The constitutional issues at stake are complex, as demonstrated by the fact that though the majority of the Saskatchewan court upheld Ottawa’s power to bring in carbon pricing, two of five judges disagreed.

However, given the existence of the federal Goods and Services Tax, which is constitutional, operates from coast to coast to coast, and applies to virtually everything, and given the constitutionality of federal excise taxes on diesel fuel and gasoline – which like the GST have been around for a generation – it’s hard to believe that Ottawa lacks the power to craft some kind of national tax on carbon.

But for those provincial governments that have declined to implement their own local carbon pricing, thereby triggering the federal backstop – Saskatchewan, Manitoba, New Brunswick, Ontario and, just as soon as new Premier Jason Kenney can scrap the previous government’s carbon tax, Alberta – this fight isn’t really about constitutional law. It’s about making political hay out of opposition to the tax.

And out there on the hustings, especially in rural and suburban Canada, if you’re talking about taxes and gas prices, it’s always a good day for hay.

Ironies abound in our current politics, and the irony here is that the carbon tax is not, despite the slogans of every Conservative, Progressive Conservative and United Conservative Party, a giant “tax grab.”

On the contrary, if Canadians do the math, rather than looking for truth in political memes, most will find that the carbon pricing scheme is actually a small cash giveaway. The non-partisan Parliamentary Budget Officer says that in the four provinces currently affected by the federal carbon tax, 80 per cent of households will end up with more money in their pockets, not less. Most taxpayers will get back more in carbon tax rebates than they’ll pay in carbon tax.

Ottawa has committed to leaving every cent of the carbon levy in the province in which it is raised, with nearly all of the money raised rebated directly to taxpayers.

Some tax. Some grab.

The further irony is that the carbon tax started life as a conservative idea – developed by economists, designed to leverage the free market and leave decisions in the hands of individuals rather than central-planning bureaucrats. It first came to Canada a decade ago, under the right-leaning Liberal government of British Columbia. It was all kind of boring.

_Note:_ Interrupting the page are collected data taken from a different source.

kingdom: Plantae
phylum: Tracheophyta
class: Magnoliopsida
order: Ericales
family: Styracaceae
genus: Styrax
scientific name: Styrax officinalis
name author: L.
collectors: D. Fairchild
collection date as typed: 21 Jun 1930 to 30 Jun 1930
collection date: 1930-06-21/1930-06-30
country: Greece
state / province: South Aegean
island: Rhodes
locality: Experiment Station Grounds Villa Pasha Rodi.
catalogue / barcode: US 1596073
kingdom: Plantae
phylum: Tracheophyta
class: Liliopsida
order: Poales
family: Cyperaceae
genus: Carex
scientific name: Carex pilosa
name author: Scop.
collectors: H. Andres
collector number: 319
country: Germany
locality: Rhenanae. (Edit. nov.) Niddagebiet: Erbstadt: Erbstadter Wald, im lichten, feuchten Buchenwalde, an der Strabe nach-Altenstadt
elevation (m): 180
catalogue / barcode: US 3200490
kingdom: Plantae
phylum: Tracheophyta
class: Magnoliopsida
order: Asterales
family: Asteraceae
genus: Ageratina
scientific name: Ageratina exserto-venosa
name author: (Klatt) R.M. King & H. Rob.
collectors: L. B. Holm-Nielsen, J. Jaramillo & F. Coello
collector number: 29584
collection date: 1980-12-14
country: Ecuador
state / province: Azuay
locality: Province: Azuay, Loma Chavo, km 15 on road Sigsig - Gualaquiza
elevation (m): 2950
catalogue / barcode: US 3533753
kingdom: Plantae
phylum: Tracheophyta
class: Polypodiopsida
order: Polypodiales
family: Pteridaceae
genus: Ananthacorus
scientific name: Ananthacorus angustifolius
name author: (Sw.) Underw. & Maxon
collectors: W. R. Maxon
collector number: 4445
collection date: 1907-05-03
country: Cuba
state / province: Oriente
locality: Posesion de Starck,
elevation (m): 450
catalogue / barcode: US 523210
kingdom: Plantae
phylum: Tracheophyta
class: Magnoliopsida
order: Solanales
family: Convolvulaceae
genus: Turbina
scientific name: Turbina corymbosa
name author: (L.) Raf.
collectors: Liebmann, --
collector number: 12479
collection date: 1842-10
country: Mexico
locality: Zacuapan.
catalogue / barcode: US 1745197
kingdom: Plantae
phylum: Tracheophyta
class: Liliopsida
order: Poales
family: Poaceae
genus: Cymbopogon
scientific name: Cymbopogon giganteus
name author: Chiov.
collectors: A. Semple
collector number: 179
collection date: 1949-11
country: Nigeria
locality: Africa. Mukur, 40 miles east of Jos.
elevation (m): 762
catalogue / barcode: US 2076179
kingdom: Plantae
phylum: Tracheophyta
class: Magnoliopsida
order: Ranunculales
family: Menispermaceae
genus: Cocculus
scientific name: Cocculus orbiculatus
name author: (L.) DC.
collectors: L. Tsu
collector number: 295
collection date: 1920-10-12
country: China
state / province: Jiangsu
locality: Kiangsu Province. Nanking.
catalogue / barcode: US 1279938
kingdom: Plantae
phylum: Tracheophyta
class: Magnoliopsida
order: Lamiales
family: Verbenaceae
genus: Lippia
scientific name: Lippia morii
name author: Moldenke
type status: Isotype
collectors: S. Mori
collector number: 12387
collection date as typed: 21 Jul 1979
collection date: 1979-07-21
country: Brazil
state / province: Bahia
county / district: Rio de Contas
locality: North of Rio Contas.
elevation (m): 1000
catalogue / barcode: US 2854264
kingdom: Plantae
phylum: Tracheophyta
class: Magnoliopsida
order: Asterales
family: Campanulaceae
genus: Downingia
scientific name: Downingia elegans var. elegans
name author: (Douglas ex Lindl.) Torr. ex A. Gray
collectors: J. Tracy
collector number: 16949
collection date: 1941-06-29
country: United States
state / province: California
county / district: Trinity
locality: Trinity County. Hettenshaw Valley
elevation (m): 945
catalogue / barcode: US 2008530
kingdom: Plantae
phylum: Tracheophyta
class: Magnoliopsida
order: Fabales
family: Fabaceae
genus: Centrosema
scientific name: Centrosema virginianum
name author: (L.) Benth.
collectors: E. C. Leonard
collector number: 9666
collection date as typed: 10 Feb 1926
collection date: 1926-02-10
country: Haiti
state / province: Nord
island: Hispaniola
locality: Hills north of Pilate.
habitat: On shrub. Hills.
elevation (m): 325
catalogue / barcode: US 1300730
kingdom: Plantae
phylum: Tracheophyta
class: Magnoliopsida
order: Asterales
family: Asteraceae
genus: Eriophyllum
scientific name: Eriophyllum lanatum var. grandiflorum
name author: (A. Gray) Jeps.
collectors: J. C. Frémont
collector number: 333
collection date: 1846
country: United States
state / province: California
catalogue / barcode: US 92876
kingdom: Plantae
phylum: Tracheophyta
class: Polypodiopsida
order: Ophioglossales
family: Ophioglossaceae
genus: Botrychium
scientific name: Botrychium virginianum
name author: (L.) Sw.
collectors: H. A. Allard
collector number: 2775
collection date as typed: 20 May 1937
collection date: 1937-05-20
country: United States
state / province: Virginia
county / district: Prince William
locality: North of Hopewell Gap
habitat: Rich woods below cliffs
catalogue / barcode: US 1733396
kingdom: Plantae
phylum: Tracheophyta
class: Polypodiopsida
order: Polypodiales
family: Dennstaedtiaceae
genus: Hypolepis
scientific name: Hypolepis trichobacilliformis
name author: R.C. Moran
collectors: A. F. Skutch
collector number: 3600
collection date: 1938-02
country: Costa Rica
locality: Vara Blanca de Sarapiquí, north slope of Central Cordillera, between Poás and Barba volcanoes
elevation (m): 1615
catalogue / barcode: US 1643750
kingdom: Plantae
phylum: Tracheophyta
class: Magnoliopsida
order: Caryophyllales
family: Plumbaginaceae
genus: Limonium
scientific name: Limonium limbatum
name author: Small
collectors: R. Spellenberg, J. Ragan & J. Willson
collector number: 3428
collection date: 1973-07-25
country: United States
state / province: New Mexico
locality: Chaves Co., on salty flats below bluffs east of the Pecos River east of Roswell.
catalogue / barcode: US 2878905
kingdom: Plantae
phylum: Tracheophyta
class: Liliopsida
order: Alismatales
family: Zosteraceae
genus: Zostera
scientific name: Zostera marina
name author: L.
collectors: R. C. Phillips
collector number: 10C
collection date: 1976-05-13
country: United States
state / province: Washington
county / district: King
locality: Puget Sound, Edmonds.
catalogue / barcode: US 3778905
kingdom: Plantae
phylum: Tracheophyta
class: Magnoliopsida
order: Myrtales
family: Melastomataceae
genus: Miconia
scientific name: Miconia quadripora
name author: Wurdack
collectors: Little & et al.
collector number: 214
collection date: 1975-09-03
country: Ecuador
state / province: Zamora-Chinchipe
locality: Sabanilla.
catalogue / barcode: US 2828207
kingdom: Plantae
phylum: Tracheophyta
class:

Bonus irony: The arrival of a 4.4 cents a litre gasoline tax, meaning an extra two bucks or so on the average fill-up, is not a national crisis. And it’s hardly the top issue facing the Kenney government in Alberta, or Premier Doug Ford in Ontario.

In the case of Mr. Ford, he inherited Canada’s lowest-spending and lowest-revenue province, and he’s pushing both spending and taxes lower. Voters will feel this. He’s squeezing the education system; it’s unclear how that will play out, but it may upset parents. He’s promising to redesign the health care bureaucracy, with uncertain consequences. And using a plan sketched out on the back of an envelope, he’s seizing control of the capital-spending side of Toronto’s transit system – the politically rewarding ribbon cutting – while leaving the city with less money to actually operate transit.

All of those moves carry risks.

Which is why, for conservative governments and parties, making the carbon tax their No. 1 issue is their No. 1 misdirection strategy. It’s supercharged, high-octane political fuel.